TorchInductor Integrates CuteDSL: Advanced GEMM Optimization for LLMs on NVIDIA GPUs

TorchInductor Welcomes CuteDSL to Optimize Critical LLM Operations

TorchInductor, the Just-In-Time (JIT) compiler integrated into PyTorch, recently announced the integration of CuteDSL as its fourth backend for General Matrix Multiplications (GEMMs). This strategic move complements existing backends like Triton, CUTLASS (C++), and cuBLAS, aiming to further enhance the performance of Large Language Model (LLM) workloads on NVIDIA hardware.

GEMM optimization is a crucial aspect for LLM efficiency, as these operations account for the majority of the compute profile during the forward pass in Transformer-based models. The introduction of CuteDSL addresses the growing need for more granular control over latest-generation hardware, while maintaining fast compilation times and a reduced maintenance burden for development teams. This combination of factors positions it as a long-term strategic investment for the PyTorch ecosystem.

The Strategy Behind GEMM Optimization and CuteDSL's Advantages

Not all operations benefit equally from a new backend. For memory-bound operations, such as elementwise math, activations, and reductions, Triton already generates high-quality code, thanks to its block-level programming model. GEMMs, however, present a different challenge. These operations require extremely precise control over the hardware features introduced by each new GPU generation, including tile sizes, explicit shared memory management, warp-level scheduling, and, on newer architectures like B200, thread block clusters and distributed shared memory.

CuteDSL addresses these complexities through a custom Python to MLIR compiler. Although built on the same abstractions as CUTLASS C++ – the same tile algebra, memory hierarchy primitives, and epilogue fusion model – CuteDSL compiles at speeds comparable to TorchInductor's other backends. This resolves the compilation overhead issue of the CUTLASS C++ backend, which requires full nvcc invocations for each kernel variant, making it impractical to evaluate many candidates during autotuning. Furthermore, NVIDIA actively contributes optimized kernel templates, giving CuteDSL an early advantage in adopting hardware-specific optimizations for the latest hardware.

Architecture and Performance Results on NVIDIA B200

The CuteDSL backend integrates into TorchInductor's autotuning pipeline in an additive manner. When the compiler encounters a matrix multiplication, it queries cutlass_api, an NVIDIA-maintained Python library containing the full space of CuteDSL GEMM kernel configurations. To manage the hundreds of compatible configurations, the backend uses nvMatmulHeuristics, an NVIDIA analytical performance model, to select the most promising candidates (typically five) for compilation and benchmarking on the target hardware. This approach ensures that enabling NVGEMM cannot cause performance regressions, as the system automatically selects the fastest backend.

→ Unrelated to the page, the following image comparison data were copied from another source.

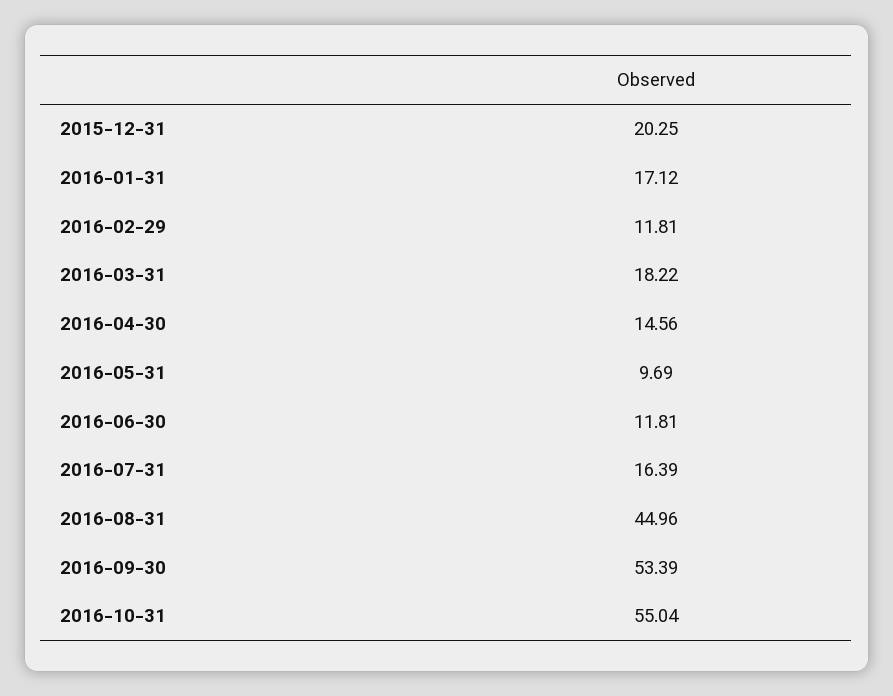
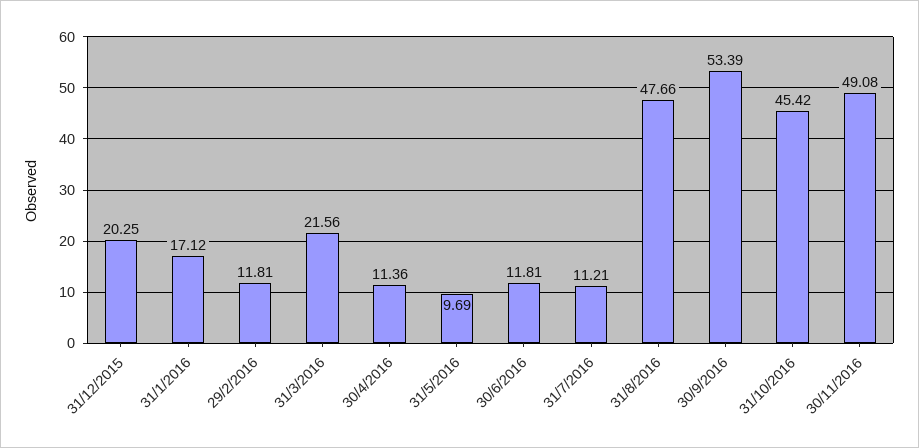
2016-03-31: 18.22 -> 21.56
2016-04-30: 14.56 -> 11.36
2016-07-31: 16.39 -> 11.21
2016-08-31: 44.96 -> 47.66
2016-10-31: 55.04 -> 45.42
30/11/2016: none -> 49.08

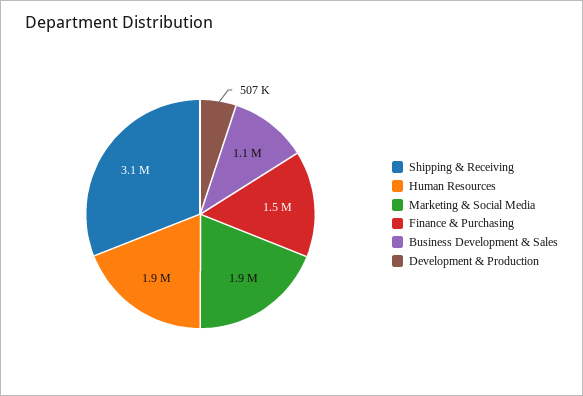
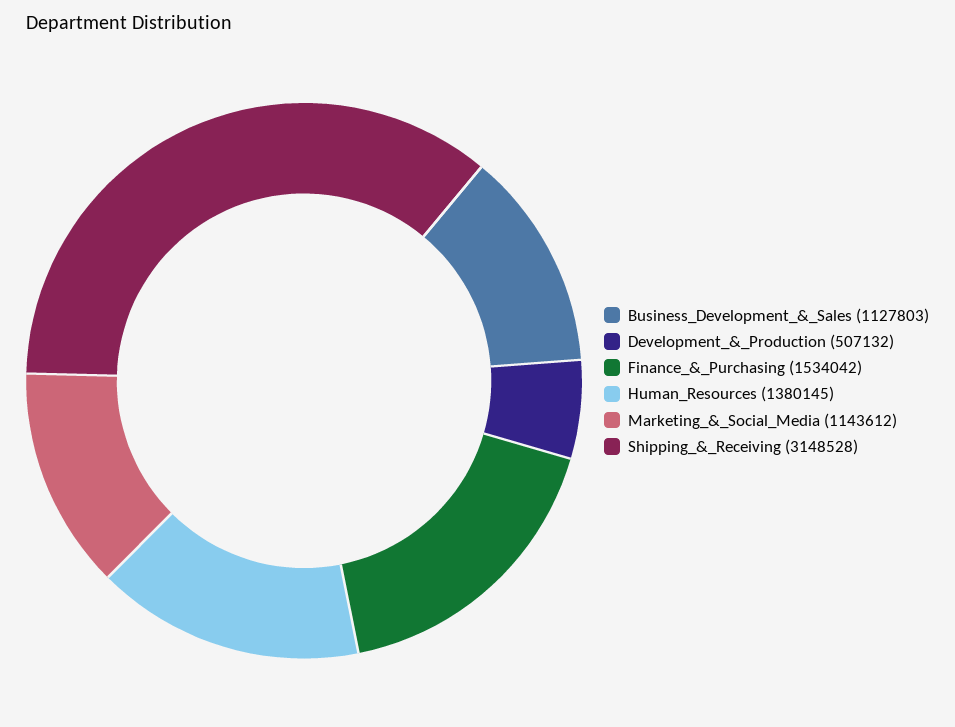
Human Resources: 1900000 -> 1380145
Marketing & Social Media: 1900000 -> 1143612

Benchmarks, conducted on a single NVIDIA B200 GPU at 850W with PyTorch nightly and Cuda 13.1, showed significant improvements. At the kernel level, CuteDSL demonstrated speedups of up to 1.73x for BF16 operations in decode scenarios, up to 1.78x for MXFP8 on medium-sized shapes, and up to 1.6x for NVFP4 on smaller shapes. For end-to-end LLM inference with vLLM (on models like Llama 3.1 8B, Qwen3 32B, and Llama 3.3 70B), NVGEMM integration reduced latency by up to 6.5% for BF16 and up to 4.2% for NVFP4, with more consistent gains at batch sizes between 16 and 64. For organizations evaluating on-premise LLM deployments, low-level optimization like that offered by CuteDSL is crucial for maximizing hardware ROI and ensuring data sovereignty. AI-RADAR offers analytical frameworks on /llm-onpremise to evaluate these trade-offs.

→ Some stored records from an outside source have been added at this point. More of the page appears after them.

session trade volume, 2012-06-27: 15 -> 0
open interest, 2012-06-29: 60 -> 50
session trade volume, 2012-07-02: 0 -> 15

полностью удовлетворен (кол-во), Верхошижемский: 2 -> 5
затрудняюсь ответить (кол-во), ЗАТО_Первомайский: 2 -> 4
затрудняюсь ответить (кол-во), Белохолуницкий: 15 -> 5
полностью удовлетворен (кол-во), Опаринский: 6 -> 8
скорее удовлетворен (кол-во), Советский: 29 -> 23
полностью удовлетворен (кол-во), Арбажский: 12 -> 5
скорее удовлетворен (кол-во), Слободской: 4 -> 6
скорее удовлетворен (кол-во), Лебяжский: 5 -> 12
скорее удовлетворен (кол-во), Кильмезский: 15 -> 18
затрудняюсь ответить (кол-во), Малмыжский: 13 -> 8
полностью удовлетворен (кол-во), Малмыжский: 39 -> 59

Future Prospects and Impact on On-Premise Deployments

The development roadmap for the CuteDSL backend is ambitious. Future priorities include benchmarking epilogue fusion, which will allow evaluating the profitability of fusing downstream operations directly into the GEMM kernel, and implementing asynchronous parallel precompilation with persistent caching. This latter feature will further reduce autotuning times by eliminating the need to recompile already optimized kernels.

Plans also include the development of exportable configuration caches for portability across environments and support for Ahead-Of-Time (AOT) compilation for inference deployments, eliminating autotuning overhead at runtime. In the long term, the goal is for CuteDSL to achieve full performance parity with the CUTLASS C++ backend on new hardware generations, enabling its replacement and simplifying the TorchInductor codebase. These developments are particularly relevant for infrastructure architects and DevOps leads managing AI/LLM workloads in self-hosted environments, where efficiency, control, and TCO are determining factors.